Obamacare ruling is elixir for U.S. hospital stocks Add to ...

Sharp moves in a number of health-care stocks suggest that markets are as surprised as many political observers by the U.S. Supreme Court’s ruling in favour of Obamacare.

Yet while analysts suggested that the decision Thursday removes a great deal of uncertainty from the U.S. health-care industry, the presidential election this fall looms as an additional risk for investors tempted by the sector.

Shares of hospital companies were the biggest gainers from the court’s ruling that it is constitutional for the government to require all Americans to carry health insurance. The new law will create millions more insured patients for hospitals to serve.

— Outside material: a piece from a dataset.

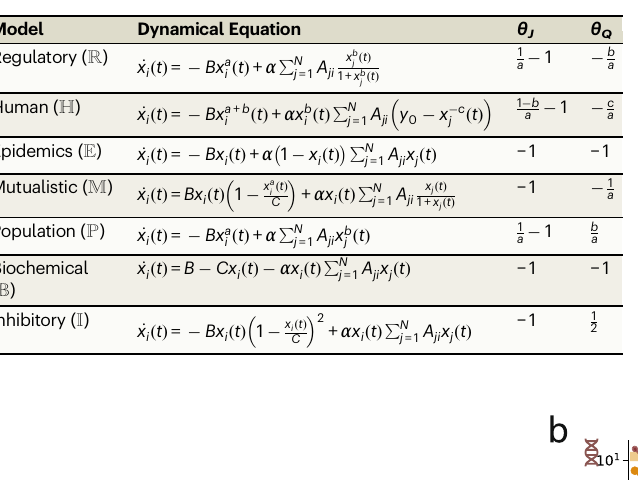
(cid:2) 1 and θ (cid:2) b <0) and Q = a a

HCA Holdings Inc., the nation’s biggest hospital company, advanced more than 9 per cent, and smaller firms like Community Health Systems Inc. and Tenet Healthcare Corp. gained in the mid-to-high single digits.

Gary Taylor of CitiGroup Global Markets Inc., who upgraded hospital stocks earlier this month, says the court’s affirmation of the law will increase hospital earnings 45 per cent by 2015 if new state-based insurance exchanges pay commercial rates.

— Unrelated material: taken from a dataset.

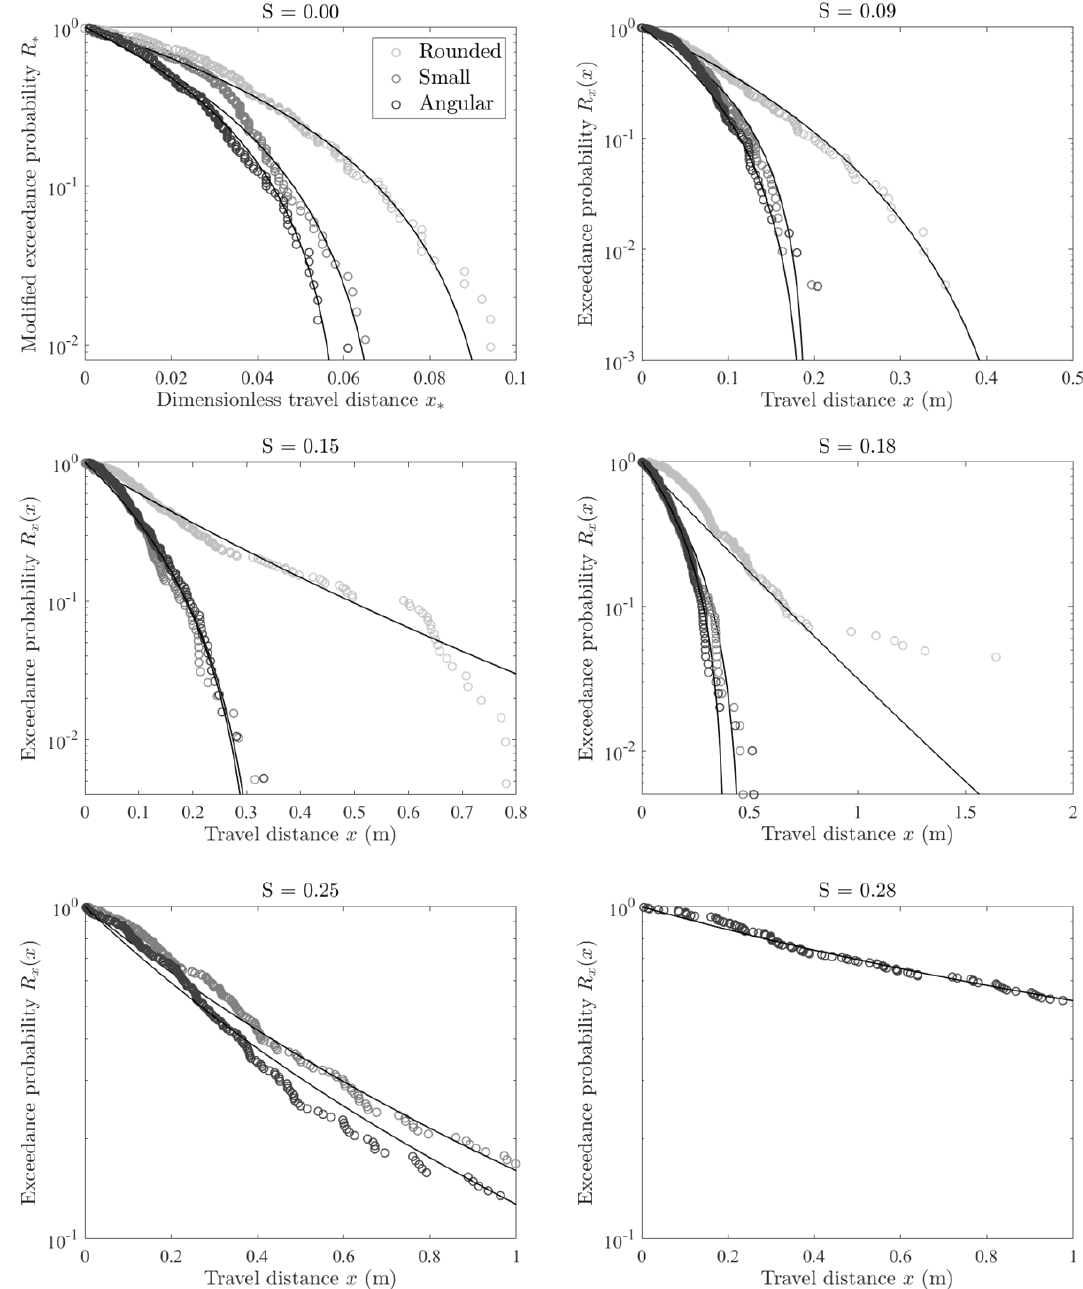
Figure 7. Plots of exceedance probabilities versus downslope travel distance for experiments over six values of slope S . Natural angular (dark gray), natural small (medium gray), and natural rounded (light gray) particles are shown together fitted with generalized Pareto distributions of varying A and B parameters. The concavity of these semi-log plots indicated whether particles are being heated (positive concavity) or cooled (negative concavity). All particles experience rapid thermal collapse on low slopes 0.00 and 0.09 and then transition to heavy-tailed distributions indicating net heating for slopes 0.25 and greater. Rounded particles travel further downslope before becoming disentrained compared to angular and small particles due to the decreased relative effectiveness of collisional friction. On slopes greater than 0.18, rounded particles do not come to rest on the roughened experimental hillslope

He thinks hospital stocks could double in 12 months if President Barack Obama is re-elected.

However, Mr. Taylor says, “the presidential election still matters as much as the court decision.” If Mitt Romney, the Republican candidate, defeats Mr. Obama, federal funding for expansion of insurance coverage would likely be withheld, and “hospital stocks would erase all their gains from a favourable Court decision and head towards trough valuations by [January] 2013.”

The research team at Jefferies & Co. cautioned that a hospital-stock rally could be “relatively short-lived” as investors shift their focus to Washington’s attempt to reduce its deficit .

Insurance companies with heavy exposure to Medicaid, a system of health insurance for those requiring financial assistance, also won Thursday. Wellcare Health Plans Inc. and Molina Healthcare Inc. closed up more than 8 per cent. The court decision means that Medicaid will expand significantly with roughly 16 million newly insured people by 2014.

Larger insurers with more private-sector business, however, saw their shares fall. WellPoint fell 5 per cent, with Aetna Inc. and Cigna Corp. down between 2 per cent and 3 per cent.

Analyst Sheryl Skolnick at CRT Capital Group noted investors should “temper [their] enthusiasm” over the Supreme Court decision, as Republican efforts to cut Medicare – health insurance for those over 65 – offers a headwind. Still, she said, “how can one be enthusiastic about hospitals and negative on the health plans?” in the wake of the decision. “Those companies just got handed 30 million new members on a silver platter, members they have worked hard to disenfranchise in the past and wouldn't get back without government help,” she wrote in a client note.

The Jefferies research team advised buying diversified insurers, also known as managed-care organizations, if they fall further.

“We would have expected the [diversified insurers] to trade higher [Thursday],” they said. They’ve had to absorb the impact of mandated reductions in administrative costs, “so the 2014 volume upside from the mandate and Medicaid expansion are positives.”

Wall Street expectations for the Supreme Court decision changed sharply after oral arguments this spring, during which a number of justices appeared hostile to the law. Analyst Ana Gupte of Bernstein Research said she had assessed the probability of the law being upheld at 80 per cent until the arguments, when she cut it to 15 per cent.